Spring weather arrives, bringing a further sense of hope and wellbeing. The simple fact that I no longer live in a world of daily headlines about Donald Trump’s hateful Tweets, is enough to allow me to bask joyously in the sun. We have two beautiful days. I take my jacket off. My parents in Ohio get their first Covid vaccinations. Life is grand.

And then the storm comes. My husband and children arrive home from daycare, damp and buzzing from the bicycled sprint to beat the rain home. As they dry off and we settle in to dinner, my Facebook feed fills with angry news articles over a political scandal related to politicians’ investments, and handsome financial returns, on the medical-grade masks that have become the standard requirement in Germany. Competing their way to the forefront of news coverage are incredible photos of mammatus clouds over iconic sites in Berlin.

It takes me time to unpack both. First, and most incredibly to me, Germany has succumbed to corruption and chaos. This country that was previously so well organized, so science based, so focused on the wellbeing of its residents… has fallen. The days and weeks following the mask scandals reveal a first, second, and third wave of public outrage and anger in how the country is (not) dealing with the vaccine rollout process. I watch helplessly as my hopes and expectations for Chancellor Angela Merkel, the scientist into whom I put my utmost trust and faith, and her government flounder endlessly in their indecisive and petty decision-making on how to address the surge in infections.

Meanwhile, the beauty of the mammatus clouds floating over Berlin, creating literal silver linings, catches my breath, envy rising in my throat. My family missed this entirely, while we labored through dinner and bedtime. Amid my flaring anger over the German government’s ineptitude, the sagging clouds photos create the perfect distraction, with their Latin root in motherhood. A quick Google search, however, reveals that quite little is known about this gorgeous weather event. I snort with cynicism, unsurprised that science would overlook a phenomenon compared to the appearance of a cow’s udder—the embodiment and the reduction of the female. I am nearly ashamed by the triteness of this observation.

Days later, my phone buzzes endlessly. My daughter’s favorite daycare teacher has sent me another photo of the mammatus clouds. My friends text me joyously from my home state of Ohio, which has announced that all residents ages 16+ will be eligible for vaccination by the end of the month.  My American friends in Berlin swear about the worsening COVID situation, plotting their return to the US for “vaccine tourism” this summer. My head swirls in anger, fear, despair. The light at the end of this tunnel fades. The sun is gone, the weather once more cold and gray.

I plot a trip back to Ohio, but my husband firmly but gently tells me that we are not going anywhere. This sense of purposeless, interminable waiting sends me into a weeklong hole. And while I am down there, the utterly American mass shootings begin anew, and my despair deepens.

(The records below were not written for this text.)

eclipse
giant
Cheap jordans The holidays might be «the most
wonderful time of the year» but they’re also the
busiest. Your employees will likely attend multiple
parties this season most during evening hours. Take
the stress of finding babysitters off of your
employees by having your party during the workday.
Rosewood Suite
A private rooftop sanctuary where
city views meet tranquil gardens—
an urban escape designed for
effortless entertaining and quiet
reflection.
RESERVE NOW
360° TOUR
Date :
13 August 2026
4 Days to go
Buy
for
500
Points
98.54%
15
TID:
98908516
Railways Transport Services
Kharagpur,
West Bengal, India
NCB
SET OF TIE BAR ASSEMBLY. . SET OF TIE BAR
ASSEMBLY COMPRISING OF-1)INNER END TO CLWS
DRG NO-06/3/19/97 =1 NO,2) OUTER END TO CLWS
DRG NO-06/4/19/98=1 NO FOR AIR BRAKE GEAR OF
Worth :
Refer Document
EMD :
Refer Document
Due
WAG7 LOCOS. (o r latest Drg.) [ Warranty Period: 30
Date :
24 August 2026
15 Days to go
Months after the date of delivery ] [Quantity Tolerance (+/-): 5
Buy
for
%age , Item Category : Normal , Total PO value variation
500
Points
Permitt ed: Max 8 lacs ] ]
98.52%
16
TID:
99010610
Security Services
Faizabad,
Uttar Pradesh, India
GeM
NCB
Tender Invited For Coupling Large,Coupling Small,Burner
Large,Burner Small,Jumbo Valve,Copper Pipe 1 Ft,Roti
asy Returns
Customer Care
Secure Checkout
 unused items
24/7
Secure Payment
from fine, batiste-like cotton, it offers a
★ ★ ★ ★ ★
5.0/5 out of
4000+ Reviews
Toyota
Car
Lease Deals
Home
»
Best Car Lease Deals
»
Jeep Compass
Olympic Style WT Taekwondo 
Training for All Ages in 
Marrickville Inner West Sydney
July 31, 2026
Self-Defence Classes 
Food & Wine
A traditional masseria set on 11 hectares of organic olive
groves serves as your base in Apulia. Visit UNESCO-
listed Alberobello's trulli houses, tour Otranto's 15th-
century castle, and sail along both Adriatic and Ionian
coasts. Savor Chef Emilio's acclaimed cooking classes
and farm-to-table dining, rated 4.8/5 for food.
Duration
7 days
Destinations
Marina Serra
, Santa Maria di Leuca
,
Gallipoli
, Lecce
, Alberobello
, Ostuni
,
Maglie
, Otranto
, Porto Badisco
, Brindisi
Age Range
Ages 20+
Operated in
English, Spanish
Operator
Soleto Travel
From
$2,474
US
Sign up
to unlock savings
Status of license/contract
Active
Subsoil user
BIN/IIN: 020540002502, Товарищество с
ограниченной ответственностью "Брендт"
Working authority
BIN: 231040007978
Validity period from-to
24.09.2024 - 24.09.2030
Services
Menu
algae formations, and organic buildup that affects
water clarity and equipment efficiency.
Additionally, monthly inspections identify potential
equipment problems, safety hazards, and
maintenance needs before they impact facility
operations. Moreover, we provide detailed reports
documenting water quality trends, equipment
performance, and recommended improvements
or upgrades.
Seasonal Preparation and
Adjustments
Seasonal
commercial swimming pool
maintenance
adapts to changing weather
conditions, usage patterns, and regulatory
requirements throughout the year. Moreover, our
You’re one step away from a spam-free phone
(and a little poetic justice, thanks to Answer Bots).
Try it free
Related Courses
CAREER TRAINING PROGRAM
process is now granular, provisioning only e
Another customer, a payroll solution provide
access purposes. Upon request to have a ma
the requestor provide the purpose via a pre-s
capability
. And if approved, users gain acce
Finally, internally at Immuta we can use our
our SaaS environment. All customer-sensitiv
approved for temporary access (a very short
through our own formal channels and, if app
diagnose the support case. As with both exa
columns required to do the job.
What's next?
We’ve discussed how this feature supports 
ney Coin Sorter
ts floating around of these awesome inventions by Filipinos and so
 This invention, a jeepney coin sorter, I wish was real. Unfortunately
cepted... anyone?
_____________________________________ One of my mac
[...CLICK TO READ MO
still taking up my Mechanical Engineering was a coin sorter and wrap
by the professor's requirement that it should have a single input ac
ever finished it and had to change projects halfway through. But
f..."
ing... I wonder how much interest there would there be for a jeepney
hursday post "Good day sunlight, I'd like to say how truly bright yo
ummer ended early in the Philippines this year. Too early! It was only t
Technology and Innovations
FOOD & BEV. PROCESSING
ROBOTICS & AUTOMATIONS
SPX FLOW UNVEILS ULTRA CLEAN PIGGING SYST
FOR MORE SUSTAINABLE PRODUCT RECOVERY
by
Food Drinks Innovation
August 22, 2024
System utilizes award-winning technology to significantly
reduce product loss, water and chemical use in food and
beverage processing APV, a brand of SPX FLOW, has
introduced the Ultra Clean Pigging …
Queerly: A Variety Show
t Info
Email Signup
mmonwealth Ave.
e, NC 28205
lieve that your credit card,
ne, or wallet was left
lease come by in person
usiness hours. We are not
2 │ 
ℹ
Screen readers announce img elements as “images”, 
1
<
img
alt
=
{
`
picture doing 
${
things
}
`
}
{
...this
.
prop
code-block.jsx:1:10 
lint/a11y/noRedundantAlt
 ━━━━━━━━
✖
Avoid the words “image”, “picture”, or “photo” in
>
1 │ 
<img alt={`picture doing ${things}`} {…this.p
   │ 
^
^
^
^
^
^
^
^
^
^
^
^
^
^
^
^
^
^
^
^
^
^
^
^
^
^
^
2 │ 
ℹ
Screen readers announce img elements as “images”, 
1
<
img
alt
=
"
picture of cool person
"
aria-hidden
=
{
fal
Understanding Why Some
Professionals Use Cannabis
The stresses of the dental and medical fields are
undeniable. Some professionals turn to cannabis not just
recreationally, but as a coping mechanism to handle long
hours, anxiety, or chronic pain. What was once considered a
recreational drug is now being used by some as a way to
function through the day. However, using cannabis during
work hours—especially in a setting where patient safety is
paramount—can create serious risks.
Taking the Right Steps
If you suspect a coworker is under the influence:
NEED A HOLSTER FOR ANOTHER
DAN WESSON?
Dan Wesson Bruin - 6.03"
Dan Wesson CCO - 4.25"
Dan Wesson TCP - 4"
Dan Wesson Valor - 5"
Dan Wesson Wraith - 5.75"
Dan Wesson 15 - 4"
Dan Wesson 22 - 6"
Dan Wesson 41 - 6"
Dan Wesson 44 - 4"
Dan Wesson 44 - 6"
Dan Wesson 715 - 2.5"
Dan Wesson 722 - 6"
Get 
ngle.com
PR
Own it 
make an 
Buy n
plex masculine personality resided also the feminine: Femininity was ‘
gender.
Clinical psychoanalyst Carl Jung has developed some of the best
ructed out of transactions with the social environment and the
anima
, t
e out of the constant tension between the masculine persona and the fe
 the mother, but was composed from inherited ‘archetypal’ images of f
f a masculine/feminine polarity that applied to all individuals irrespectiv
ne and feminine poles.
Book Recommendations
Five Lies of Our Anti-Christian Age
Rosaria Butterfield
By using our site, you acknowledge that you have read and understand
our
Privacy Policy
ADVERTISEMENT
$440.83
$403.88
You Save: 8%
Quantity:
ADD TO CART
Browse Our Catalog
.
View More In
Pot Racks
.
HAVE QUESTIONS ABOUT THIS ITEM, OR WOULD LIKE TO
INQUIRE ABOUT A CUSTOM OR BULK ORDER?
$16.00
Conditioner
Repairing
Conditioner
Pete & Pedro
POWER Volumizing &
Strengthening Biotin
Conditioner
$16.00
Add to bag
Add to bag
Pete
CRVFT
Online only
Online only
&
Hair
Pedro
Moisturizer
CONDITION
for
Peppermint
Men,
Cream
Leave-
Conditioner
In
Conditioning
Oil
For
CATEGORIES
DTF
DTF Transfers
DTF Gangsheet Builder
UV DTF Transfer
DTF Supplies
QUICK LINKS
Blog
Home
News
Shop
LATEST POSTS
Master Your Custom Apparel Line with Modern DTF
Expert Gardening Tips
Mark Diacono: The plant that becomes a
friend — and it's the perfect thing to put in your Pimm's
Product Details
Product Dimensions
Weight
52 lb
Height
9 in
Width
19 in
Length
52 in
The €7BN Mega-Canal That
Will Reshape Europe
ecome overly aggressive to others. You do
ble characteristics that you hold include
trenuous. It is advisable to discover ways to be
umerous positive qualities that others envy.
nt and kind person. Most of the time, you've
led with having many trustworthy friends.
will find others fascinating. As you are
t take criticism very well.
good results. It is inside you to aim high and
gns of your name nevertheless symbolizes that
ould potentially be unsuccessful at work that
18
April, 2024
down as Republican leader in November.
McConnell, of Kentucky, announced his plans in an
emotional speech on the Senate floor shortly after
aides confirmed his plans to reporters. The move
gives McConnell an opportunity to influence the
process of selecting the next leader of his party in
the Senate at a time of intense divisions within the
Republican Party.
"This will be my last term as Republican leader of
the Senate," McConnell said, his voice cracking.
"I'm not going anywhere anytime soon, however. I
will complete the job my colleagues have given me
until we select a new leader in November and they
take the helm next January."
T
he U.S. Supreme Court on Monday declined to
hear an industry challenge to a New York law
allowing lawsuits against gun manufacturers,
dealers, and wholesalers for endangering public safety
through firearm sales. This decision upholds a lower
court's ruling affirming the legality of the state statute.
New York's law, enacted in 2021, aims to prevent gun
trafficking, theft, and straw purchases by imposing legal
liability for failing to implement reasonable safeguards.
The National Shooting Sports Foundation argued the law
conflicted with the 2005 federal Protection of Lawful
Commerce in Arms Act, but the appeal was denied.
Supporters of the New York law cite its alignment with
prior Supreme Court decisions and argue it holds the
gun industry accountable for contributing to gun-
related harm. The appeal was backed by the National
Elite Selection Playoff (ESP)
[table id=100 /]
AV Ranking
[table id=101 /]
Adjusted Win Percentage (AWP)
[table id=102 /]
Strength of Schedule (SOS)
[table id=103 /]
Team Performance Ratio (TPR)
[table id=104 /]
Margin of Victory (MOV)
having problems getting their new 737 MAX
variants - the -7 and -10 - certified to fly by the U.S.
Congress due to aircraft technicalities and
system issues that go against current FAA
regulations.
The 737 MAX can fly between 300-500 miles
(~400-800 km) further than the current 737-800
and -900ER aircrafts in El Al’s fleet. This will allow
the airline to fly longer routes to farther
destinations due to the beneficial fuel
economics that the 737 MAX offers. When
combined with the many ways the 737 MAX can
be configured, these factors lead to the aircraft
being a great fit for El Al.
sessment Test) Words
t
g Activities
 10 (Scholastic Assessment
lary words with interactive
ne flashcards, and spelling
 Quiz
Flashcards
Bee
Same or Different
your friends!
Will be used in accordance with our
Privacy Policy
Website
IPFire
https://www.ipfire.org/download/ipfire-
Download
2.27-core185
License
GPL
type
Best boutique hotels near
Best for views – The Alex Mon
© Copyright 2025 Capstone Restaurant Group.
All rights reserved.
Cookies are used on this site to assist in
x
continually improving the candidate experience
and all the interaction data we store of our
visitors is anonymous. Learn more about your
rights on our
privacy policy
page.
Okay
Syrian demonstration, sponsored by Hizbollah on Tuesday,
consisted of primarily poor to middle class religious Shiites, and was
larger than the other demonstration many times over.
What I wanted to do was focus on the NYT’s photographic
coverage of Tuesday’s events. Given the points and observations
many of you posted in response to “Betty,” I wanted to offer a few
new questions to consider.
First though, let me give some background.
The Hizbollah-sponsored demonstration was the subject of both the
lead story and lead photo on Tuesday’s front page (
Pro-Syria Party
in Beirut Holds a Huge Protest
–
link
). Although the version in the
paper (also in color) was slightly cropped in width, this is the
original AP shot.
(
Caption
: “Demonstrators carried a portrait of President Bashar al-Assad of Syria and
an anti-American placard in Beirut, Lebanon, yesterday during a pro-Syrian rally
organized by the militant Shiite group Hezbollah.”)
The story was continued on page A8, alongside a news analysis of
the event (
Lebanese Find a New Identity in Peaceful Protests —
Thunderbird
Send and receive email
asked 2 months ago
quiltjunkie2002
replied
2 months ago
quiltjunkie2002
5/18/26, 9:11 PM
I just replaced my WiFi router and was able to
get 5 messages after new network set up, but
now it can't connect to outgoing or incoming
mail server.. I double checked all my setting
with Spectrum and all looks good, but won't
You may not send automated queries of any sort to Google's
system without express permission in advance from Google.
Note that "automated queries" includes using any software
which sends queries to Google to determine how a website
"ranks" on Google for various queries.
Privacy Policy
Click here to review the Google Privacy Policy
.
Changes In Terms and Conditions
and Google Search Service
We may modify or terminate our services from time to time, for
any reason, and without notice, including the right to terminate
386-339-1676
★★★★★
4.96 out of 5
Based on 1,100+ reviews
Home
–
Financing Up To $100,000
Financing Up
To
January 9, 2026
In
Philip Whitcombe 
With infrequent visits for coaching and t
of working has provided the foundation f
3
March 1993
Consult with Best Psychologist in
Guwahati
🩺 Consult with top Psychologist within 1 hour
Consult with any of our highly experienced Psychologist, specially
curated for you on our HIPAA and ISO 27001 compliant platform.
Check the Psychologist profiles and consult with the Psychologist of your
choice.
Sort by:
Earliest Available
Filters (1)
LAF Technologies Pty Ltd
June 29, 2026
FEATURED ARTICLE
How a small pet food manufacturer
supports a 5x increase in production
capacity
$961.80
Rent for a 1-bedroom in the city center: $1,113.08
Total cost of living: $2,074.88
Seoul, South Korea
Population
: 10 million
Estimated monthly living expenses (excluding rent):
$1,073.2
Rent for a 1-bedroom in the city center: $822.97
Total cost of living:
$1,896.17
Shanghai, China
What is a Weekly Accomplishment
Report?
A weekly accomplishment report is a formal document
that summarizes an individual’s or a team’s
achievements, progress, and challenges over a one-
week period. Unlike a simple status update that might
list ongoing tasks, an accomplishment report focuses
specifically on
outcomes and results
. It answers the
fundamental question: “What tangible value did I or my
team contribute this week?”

In my friends circle, the last month of pregnancy is called “baby jail.” Unable to travel, finished with our home projects, we are bored and impatient. It is this period when we need to be reminded to stay at home, lean on the community, and embrace the temporal and the end goal.

And so it is with this pandemic. Rather than looking around at what could be, I must remember that we want this life here in Germany that we are nurturing in place. For now, then, I must sit with the discomfort and the restrictions, and focus on what comes beyond these hard times. Soon, hopefully by September, the ninth month of this year, as Chancellor Merkel has promised—our post-Covid19 normal life will be reborn. I cannot wait to hold my extended family and friends in my arms again.

Annie Mark-Westfall graduated from Kenyon College in Ohio. As a former Fulbright grantee and Robert Bosch Foundation fellow, she views herself as a cultural ambassador. Her day job is with an international conservation organization.